ST. LOUIS — Couples, listen up! Valentine’s Day is just around the corner, and people are looking for ways to treat their special someone.
This year, expect to spend a lot more while shopping for your loved ones. Inflation and supply chain issues are hitting Valentine’s Day products across the board, and that includes one of America's favorite indulgences — chocolate.
Owned by the same family, Chocolate Chocolate Chocolate Company and Bissinger’s Handcrafted Chocolatier sell their products nationwide, and they’ve had to raise prices this year.
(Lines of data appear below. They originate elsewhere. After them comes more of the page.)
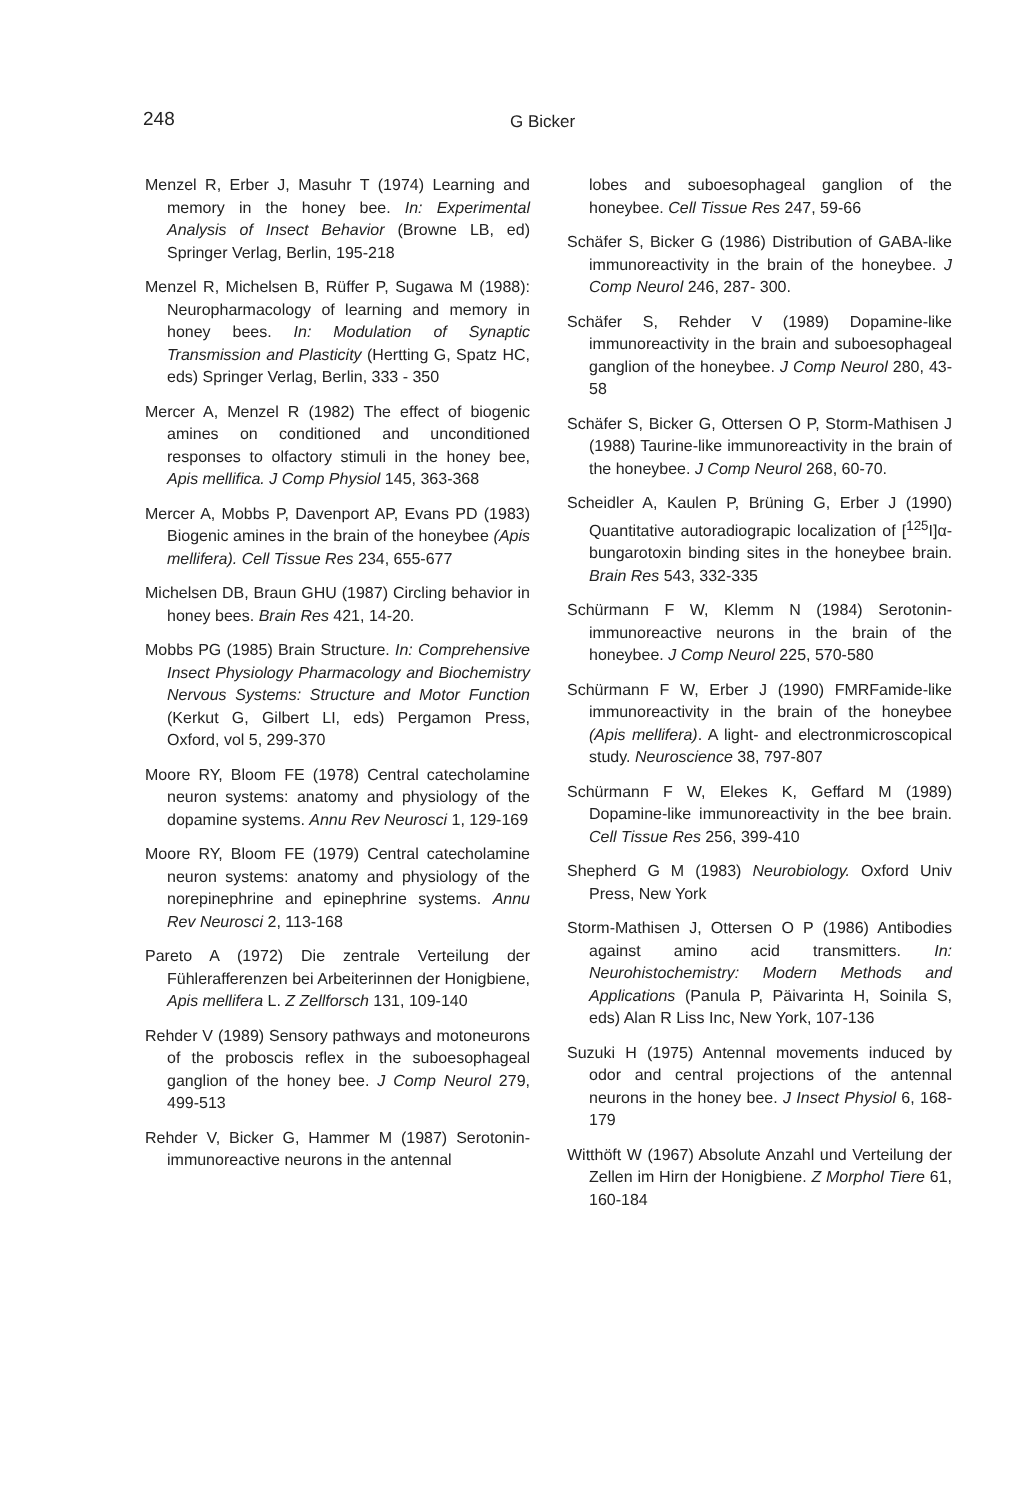248 G Bicker
Menzel R, Erber J, Masuhr T (1974) Learning and memory in the honey bee. In: Experimental Analysis of Insect Behavior (Browne LB, ed) Springer Verlag, Berlin, 195-218
Menzel R, Michelsen B, Rüffer P, Sugawa M (1988): Neuropharmacology of learning and memory in honey bees. In: Modulation of Synaptic Transmission and Plasticity (Hertting G, Spatz HC, eds) Springer Verlag, Berlin, 333 - 350
Mercer A, Menzel R (1982) The effect of biogenic amines on conditioned and unconditioned responses to olfactory stimuli in the honey bee, Apis mellifica. J Comp Physiol 145, 363-368
Mercer A, Mobbs P, Davenport AP, Evans PD (1983) Biogenic amines in the brain of the honeybee (Apis mellifera). Cell Tissue Res 234, 655-677
Michelsen DB, Braun GHU (1987) Circling behavior in honey bees. Brain Res 421, 14-20.
Mobbs PG (1985) Brain Structure. In: Comprehensive Insect Physiology Pharmacology and Biochemistry Nervous Systems: Structure and Motor Function (Kerkut G, Gilbert LI, eds) Pergamon Press, Oxford, vol 5, 299-370
Moore RY, Bloom FE (1978) Central catecholamine neuron systems: anatomy and physiology of the dopamine systems. Annu Rev Neurosci 1, 129-169
Moore RY, Bloom FE (1979) Central catecholamine neuron systems: anatomy and physiology of the norepinephrine and epinephrine systems. Annu Rev Neurosci 2, 113-168
Pareto A (1972) Die zentrale Verteilung der Fühlerafferenzen bei Arbeiterinnen der Honigbiene, Apis mellifera L. Z Zellforsch 131, 109-140
Rehder V (1989) Sensory pathways and motoneurons of the proboscis reflex in the suboesophageal ganglion of the honey bee. J Comp Neurol 279, 499-513
Rehder V, Bicker G, Hammer M (1987) Serotonin- immunoreactive neurons in the antennal
lobes and suboesophageal ganglion of the honeybee. Cell Tissue Res 247, 59-66
Schäfer S, Bicker G (1986) Distribution of GABA-like immunoreactivity in the brain of the honeybee. J Comp Neurol 246, 287- 300.
Schäfer S, Rehder V (1989) Dopamine-like immunoreactivity in the brain and suboesophageal ganglion of the honeybee. J Comp Neurol 280, 43-58
Schäfer S, Bicker G, Ottersen O P, Storm-Mathisen J (1988) Taurine-like immunoreactivity in the brain of the honeybee. J Comp Neurol 268, 60-70.
Scheidler A, Kaulen P, Brüning G, Erber J (1990) Quantitative autoradiograpic localization of [<sup>125</sup>I]α-bungarotoxin binding sites in the honeybee brain. Brain Res 543, 332-335
Schürmann F W, Klemm N (1984) Serotonin-immunoreactive neurons in the brain of the honeybee. J Comp Neurol 225, 570-580
Schürmann F W, Erber J (1990) FMRFamide-like immunoreactivity in the brain of the honeybee (Apis mellifera). A light- and electronmicroscopical study. Neuroscience 38, 797-807
Schürmann F W, Elekes K, Geffard M (1989) Dopamine-like immunoreactivity in the bee brain. Cell Tissue Res 256, 399-410
Shepherd G M (1983) Neurobiology. Oxford Univ Press, New York
Storm-Mathisen J, Ottersen O P (1986) Antibodies against amino acid transmitters. In: Neurohistochemistry: Modern Methods and Applications (Panula P, Päivarinta H, Soinila S, eds) Alan R Liss Inc, New York, 107-136
Suzuki H (1975) Antennal movements induced by odor and central projections of the antennal neurons in the honey bee. J Insect Physiol 6, 168-179
Witthöft W (1967) Absolute Anzahl und Verteilung der Zellen im Hirn der Honigbiene. Z Morphol Tiere 61, 160-184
Dan Abel Jr., son of Chocolate Chocolate Chocolate Company’s founder, says the St. Louis-based business, which is over 40 years old, gets about a third of its revenue from Valentine’s Day alone.
"We spend part of December and all of January making truffles and heart boxes, marshmallow hearts, caramel hearts," said Abel.
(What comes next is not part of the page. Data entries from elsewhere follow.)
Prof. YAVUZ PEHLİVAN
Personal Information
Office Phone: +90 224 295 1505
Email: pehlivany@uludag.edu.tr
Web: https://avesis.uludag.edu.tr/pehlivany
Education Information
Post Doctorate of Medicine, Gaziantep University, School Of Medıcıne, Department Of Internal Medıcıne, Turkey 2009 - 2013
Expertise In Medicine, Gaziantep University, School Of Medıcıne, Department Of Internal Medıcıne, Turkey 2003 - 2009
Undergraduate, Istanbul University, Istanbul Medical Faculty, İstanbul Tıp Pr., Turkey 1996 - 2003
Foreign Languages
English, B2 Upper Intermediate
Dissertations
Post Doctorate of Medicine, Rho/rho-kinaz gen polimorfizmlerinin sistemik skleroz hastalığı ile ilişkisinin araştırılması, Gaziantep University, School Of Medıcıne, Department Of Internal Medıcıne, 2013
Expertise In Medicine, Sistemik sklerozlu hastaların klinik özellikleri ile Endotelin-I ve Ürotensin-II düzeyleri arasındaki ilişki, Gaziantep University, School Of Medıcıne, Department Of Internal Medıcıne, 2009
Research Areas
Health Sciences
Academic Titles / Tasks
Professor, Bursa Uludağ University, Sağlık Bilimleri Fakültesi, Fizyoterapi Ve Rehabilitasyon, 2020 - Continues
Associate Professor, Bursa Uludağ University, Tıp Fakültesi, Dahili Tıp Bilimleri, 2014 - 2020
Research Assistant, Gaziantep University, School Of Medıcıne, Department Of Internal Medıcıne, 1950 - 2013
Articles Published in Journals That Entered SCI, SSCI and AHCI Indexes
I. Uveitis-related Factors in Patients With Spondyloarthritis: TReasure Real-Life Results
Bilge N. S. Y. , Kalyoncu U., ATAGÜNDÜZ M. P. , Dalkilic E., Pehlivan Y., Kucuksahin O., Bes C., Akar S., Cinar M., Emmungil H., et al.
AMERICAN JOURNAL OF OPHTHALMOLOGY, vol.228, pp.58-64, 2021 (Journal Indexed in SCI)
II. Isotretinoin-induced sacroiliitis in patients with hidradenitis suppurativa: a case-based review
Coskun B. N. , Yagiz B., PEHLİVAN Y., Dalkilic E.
Recently, Abel says, every cost from freight to candy packaging has risen. So this year, the company had to raise prices almost across the board, something it doesn't do often and tried to avoid.
"Usually we say ‘OK, we’re gonna raise chocolate bars this year, and then we’re gonna raise truffles next year.' This is the year where it’s like, ‘OK, we’re gonna have to raise almost everything, because every single cost that we have has gone up,’" Abel lamented.
It's not just local chocolate factories that have had to raise prices. Larger companies like Hershey are raising their prices too. So that will mean paying more for Hershey's Kisses, Reese’s, KitKats and more classic favorites.
Part of the problem is the cost of ingredients. For example, prices for sugar rose by 4.6% from 2000 to 2021, while prices for milk rose by 4.2% and peanut butter by 3.8% over the same period, according to the Bureau of Labor. Abel says it’s also been hard to get ingredients when they’re needed.
"One little hiccup in the supply chain could really put a damper on things," Abel said. "If we lost out on Valentine's Day, that means come June, July and August, we’re gonna be really in a financial position where we’re gonna be tight for cash."
Abel says chocolate-covered strawberries are his company’s Valentine’s staples. He described strawberries as "just-in-time inventory," meaning the fruit arrives in a truck from California typically the night before or morning they are dipped in chocolate and ready to be sold.
"It has been successful for 40 years, but this is year 41, and this is the one that scares the heck out of me because of supply chain issues," Abel said.
But Lauren Boland, communications director for the National Confectioners Association, says consumers should not worry about a chocolate shortage this Valentine's Day.
"Manufacturers are working with our retail partners to ensure that products that consumers are looking for to celebrate Valentine’s Day with are on store shelves," said Boland
Confectionary sales for Valentine's Day 2022 are expected to top $3.4 billion.